What to produce → Two lines below mark the span: the one containing "of human adenocarcinoma" and the one containing "staining of benign". Set down both, plus every line between, exactly as they stand, and nothing else.

(Stored items)
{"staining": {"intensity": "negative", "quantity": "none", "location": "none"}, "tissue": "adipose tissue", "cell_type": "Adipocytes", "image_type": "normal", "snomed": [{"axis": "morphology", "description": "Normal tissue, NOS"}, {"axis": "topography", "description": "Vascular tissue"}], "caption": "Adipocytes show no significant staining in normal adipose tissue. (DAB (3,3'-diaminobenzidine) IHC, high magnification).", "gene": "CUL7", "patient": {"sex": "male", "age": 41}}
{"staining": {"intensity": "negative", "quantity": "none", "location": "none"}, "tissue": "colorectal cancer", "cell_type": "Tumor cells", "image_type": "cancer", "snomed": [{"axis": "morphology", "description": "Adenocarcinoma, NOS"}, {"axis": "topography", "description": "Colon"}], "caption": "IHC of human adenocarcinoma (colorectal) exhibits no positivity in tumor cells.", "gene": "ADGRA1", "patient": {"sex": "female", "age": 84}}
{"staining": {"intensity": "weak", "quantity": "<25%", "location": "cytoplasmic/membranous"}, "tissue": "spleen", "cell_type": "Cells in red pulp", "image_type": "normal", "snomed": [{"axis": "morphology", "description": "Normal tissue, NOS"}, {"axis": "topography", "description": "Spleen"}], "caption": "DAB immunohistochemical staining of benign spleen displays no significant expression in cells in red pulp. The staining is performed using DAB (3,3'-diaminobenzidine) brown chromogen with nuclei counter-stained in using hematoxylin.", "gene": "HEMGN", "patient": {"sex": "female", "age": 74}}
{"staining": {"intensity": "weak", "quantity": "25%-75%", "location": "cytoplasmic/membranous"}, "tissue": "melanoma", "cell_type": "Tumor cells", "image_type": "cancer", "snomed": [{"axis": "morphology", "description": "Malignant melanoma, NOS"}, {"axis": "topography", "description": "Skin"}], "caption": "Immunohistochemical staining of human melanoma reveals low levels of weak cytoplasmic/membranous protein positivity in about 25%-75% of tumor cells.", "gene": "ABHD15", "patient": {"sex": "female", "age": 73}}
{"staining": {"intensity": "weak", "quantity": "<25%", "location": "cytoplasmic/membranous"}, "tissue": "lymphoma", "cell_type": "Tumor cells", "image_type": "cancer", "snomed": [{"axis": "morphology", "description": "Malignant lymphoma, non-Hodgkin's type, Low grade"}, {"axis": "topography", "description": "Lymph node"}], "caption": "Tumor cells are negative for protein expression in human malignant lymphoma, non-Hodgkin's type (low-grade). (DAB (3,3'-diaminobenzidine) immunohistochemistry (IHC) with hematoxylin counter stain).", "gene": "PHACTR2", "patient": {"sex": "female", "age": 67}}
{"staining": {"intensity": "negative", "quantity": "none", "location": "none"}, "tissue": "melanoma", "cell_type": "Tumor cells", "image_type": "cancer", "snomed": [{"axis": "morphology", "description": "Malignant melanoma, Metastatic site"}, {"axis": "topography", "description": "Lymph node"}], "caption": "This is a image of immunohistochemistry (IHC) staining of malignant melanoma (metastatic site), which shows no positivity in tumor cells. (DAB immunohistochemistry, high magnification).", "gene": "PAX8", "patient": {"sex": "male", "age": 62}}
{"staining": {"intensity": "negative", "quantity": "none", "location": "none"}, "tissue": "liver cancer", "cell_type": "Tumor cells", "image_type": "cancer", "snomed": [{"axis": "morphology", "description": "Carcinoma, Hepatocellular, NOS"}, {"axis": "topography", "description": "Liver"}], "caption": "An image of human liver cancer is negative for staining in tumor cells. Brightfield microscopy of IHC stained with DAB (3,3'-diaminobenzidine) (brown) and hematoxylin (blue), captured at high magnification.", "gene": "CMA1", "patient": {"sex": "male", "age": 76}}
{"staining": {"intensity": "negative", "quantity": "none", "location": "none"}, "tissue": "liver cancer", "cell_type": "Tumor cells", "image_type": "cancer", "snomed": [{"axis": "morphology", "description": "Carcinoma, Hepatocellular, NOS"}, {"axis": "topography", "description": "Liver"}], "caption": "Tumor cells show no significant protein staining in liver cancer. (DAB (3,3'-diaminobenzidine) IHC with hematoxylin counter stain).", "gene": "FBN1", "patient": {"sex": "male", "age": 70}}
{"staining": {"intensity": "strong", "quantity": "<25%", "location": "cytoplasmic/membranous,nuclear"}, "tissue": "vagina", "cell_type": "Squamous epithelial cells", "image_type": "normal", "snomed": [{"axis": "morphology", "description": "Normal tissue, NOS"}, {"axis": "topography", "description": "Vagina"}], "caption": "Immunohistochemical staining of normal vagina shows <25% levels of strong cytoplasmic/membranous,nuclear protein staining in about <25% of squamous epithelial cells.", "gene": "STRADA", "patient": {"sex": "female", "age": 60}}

Answer to this problem →
{"staining": {"intensity": "negative", "quantity": "none", "location": "none"}, "tissue": "colorectal cancer", "cell_type": "Tumor cells", "image_type": "cancer", "snomed": [{"axis": "morphology", "description": "Adenocarcinoma, NOS"}, {"axis": "topography", "description": "Colon"}], "caption": "IHC of human adenocarcinoma (colorectal) exhibits no positivity in tumor cells.", "gene": "ADGRA1", "patient": {"sex": "female", "age": 84}}
{"staining": {"intensity": "weak", "quantity": "<25%", "location": "cytoplasmic/membranous"}, "tissue": "spleen", "cell_type": "Cells in red pulp", "image_type": "normal", "snomed": [{"axis": "morphology", "description": "Normal tissue, NOS"}, {"axis": "topography", "description": "Spleen"}], "caption": "DAB immunohistochemical staining of benign spleen displays no significant expression in cells in red pulp. The staining is performed using DAB (3,3'-diaminobenzidine) brown chromogen with nuclei counter-stained in using hematoxylin.", "gene": "HEMGN", "patient": {"sex": "female", "age": 74}}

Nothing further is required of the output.